Trusting someone else's hearing is a sure recipe for disaster. Human sound processing was not designed for qualifying music but for locating danger. Music is like color. When shown a shade of blue, those of us that are not blue green color blind will identify the color as blue. When shown a variety of shades of blue one may prefer one shade over another. Others will prefer a different shade. Why do we have these preferences?
Music and sound are no different. We all prefer and listen to music differently from genres to parts of the audible spectrum. Even the descriptions we use to quantify music are vague at best, sometimes even meaningless. It usually comes down to, "mine is best." Of course it is. You designed your system based on what you want to hear which might not be what everyone else wants to hear.
Assuming something performs it's job better because it looks better or costs a lot more is another common trap.
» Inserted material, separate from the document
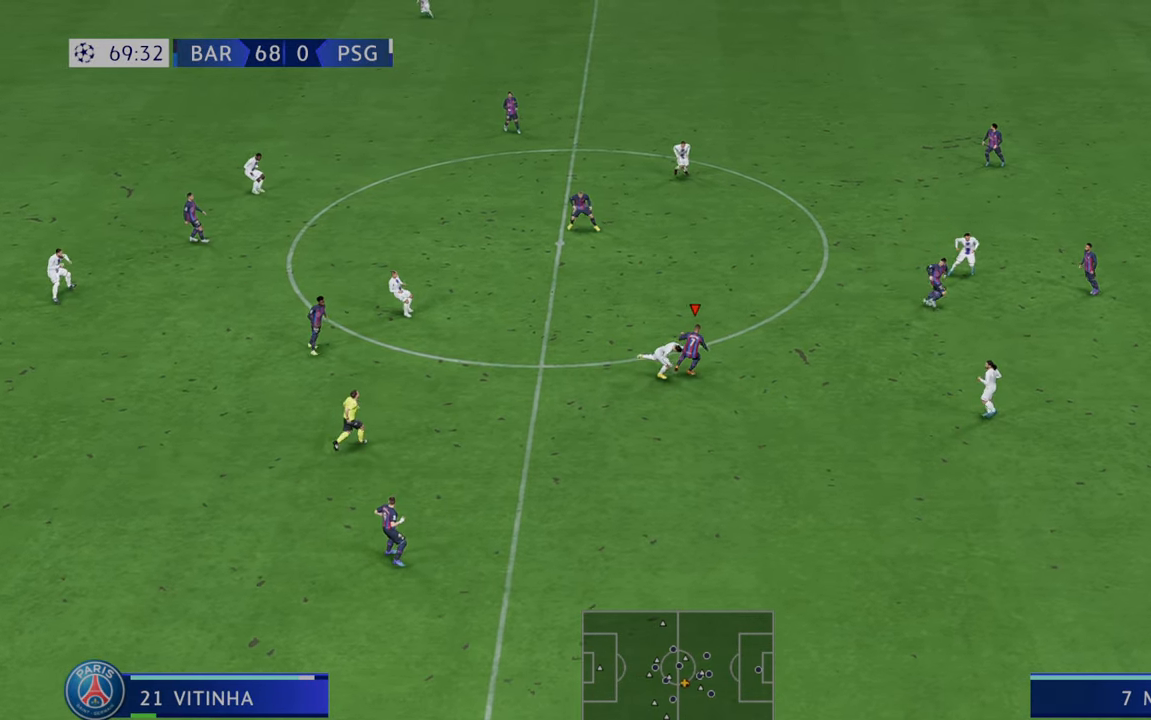
{"buttons": ["R2"], "left_stick": "up-right", "right_stick": "center", "events": []}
Saying something sounds better because I say so is just a way to avoid asking or answering the question as to why this should be or admitting the existence of a glaring defect. It was designed by Alfred E. Newman but it's the best sounding because I say so. The Linn LP 12 is such an example.
Yet there are systems that go beyond the usual and there are solid reasons for this. It is here that we can look for these reasons and try to implement them. The key is to look for the ones that have an explanation unlike cable elevators which do not. You want to puke? Take those $10K speaker cables apart and look what is inside. Just wire. Just wire in a pretty casing which does nothing other than look sharp. On the other hand, there are circumstances like high powered passive subwoofers, where 24 gauge wire is not going to cut it. Can't handle the current.
The reasoned response has a better chance of being right than the emotional one.